Eine junge Frau kommt mit einem Schreiben vom Jobcenter, ein junger Mann mit einem Personalbogen von seinem zukünftigen Arbeitgeber, eine andere Frau zeigt uns ihre stark entzündeten Hand und fragt, ob sie damit einfach zu einem Hautarzt gehen kann, jemand braucht Unterstützung bei der Formulierung eines Lebenslaufes für eine Bewerbung… Ich bin im Einsatz bei der Flensburger Flüchtlingshilfe. Möglichkeiten, in dem Verein zu helfen, gibt es viele, zum Beispiel beim Frauentreff, Frühstückstreff im Tableau, im Kinderprojekt und in der offenen Anlaufstelle. Offene Anlaufstelle, das kann ich nicht, denke ich sofort, aber genau da sitze ich nun.
„In unserer Anlaufstelle zu helfen, ist längst nicht so voraussetzungsvoll, wie viele denken“, erklärt Tobias Kaiser, der von fast allen hier nur „Tobi“ genannt wird. Tobi ist der Ehrenamtskoordinator des Vereins. „In vielen Fällen geht es einfach darum, Sprachhürden zu überwinden oder beim Jobcenter, der Krankenkasse oder dem Anwalt anzurufen, um offene Fragen zu klären.“ Und dafür reicht es aus, Deutsch-Muttersprachler zu sein und das System ein wenig zu verstehen. Wie wertvoll das ist, erkenne ich schnell.

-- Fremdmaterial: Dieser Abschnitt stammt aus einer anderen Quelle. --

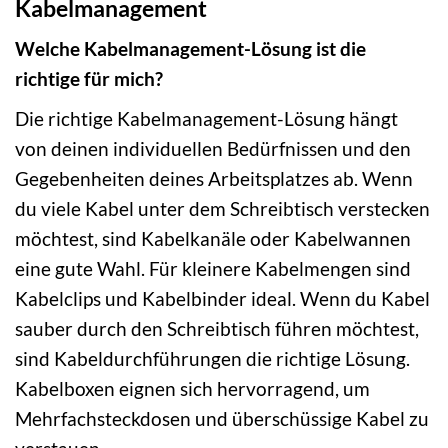
Kabelmanagement
Welche Kabelmanagement-Lösung ist die
richtige für mich?
Die richtige Kabelmanagement-Lösung hängt
von deinen individuellen Bedürfnissen und den
Gegebenheiten deines Arbeitsplatzes ab. Wenn
du viele Kabel unter dem Schreibtisch verstecken
möchtest, sind Kabelkanäle oder Kabelwannen
eine gute Wahl. Für kleinere Kabelmengen sind
Kabelclips und Kabelbinder ideal. Wenn du Kabel
sauber durch den Schreibtisch führen möchtest,
sind Kabeldurchführungen die richtige Lösung.
Kabelboxen eignen sich hervorragend, um
Mehrfachsteckdosen und überschüssige Kabel zu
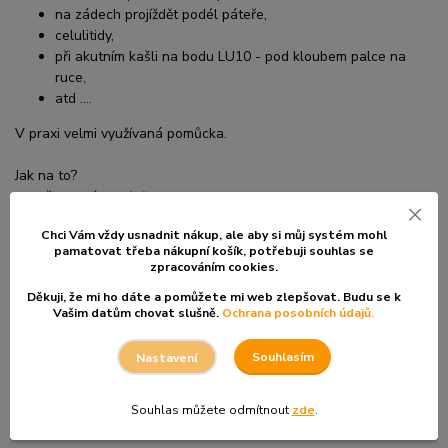
na zádech projíždět podél páteře,
celulitidy,
při akutním kašli na bodu LU10 - pod kloubem palce na
ruce,
atd ....
V praxi velmi využívaná pomůcka.
Jak na to?
- potřeme místo
olejem
a
- přejíždíme destičkou tam a zpět,
Chci Vám vždy usnadnit nákup, ale aby si můj systém mohl
- až do zčervenání kůže,
pamatovat třeba nákupní košík, po
třebuji souhlas se
- poté přestaneme.
zpracováním cookies.
Děkuji, že mi ho dáte a pomůžete mi web zlepšovat. Budu se k
Vašim datům chovat slušně.
Ochrana posobních údajů.
Můžete 2 - 5x denně, podle problému a podle potřeby.
Souhlasím
Nastavení
Rozměr:
Souhlas můžete odmítnout
zde
.
- délka 7cm.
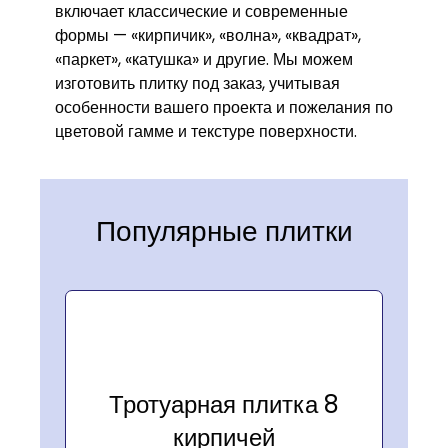
включает классические и современные
формы — «кирпичик», «волна», «квадрат»,
«паркет», «катушка» и другие. Мы можем
изготовить плитку под заказ, учитывая
особенности вашего проекта и пожелания по
цветовой гамме и текстуре поверхности.
Популярные плитки
Тротуарная плитка 8
кирпичей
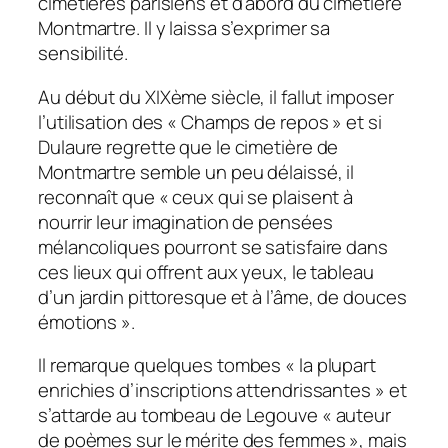
cimetières parisiens et d’abord du cimetière
Montmartre. Il y laissa s’exprimer sa
sensibilité.
Au début du XIXème siècle, il fallut imposer
l’utilisation des « Champs de repos » et si
Dulaure regrette que le cimetière de
Montmartre semble un peu délaissé, il
reconnaît que « ceux qui se plaisent à
nourrir leur imagination de pensées
mélancoliques pourront se satisfaire dans
ces lieux qui offrent aux yeux, le tableau
d’un jardin pittoresque et à l’âme, de douces
émotions ».
Il remarque quelques tombes « la plupart
enrichies d’inscriptions attendrissantes » et
s’attarde au tombeau de Legouve « auteur
de poèmes sur le mérite des femmes », mais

Im gemütlichen Wartebereich sitzen viele Menschen. Sie nehmen sich eine Nummer und warten, manchmal eine Stunde und mehr. Nicht einmal erlebe ich es, dass sich jemand beschwert. Ein Mann wartet zwei Stunden, weil der Anwalt, den wir für ihn anrufen sollen, gerade Mittagspause hatte, als er zum ersten Mal an der Reihe ist. Er freut sich, als es endlich klappt, bedankt sich bei uns.
Auch wenn viele Geflüchtete inzwischen gut Deutsch sprechen und auch größtenteils verstehen, bleiben ein Fachgespräch am Telefon und meist in schlimmstem Bürokratendeutsch verfasste Schreiben offizieller Stellen eine große Herausforderung. Dazu kommt die Sorge, durch eine falsche Angabe oder ein kleines Missverständnis am Ende große Nachteile in Kauf nehmen zu müssen.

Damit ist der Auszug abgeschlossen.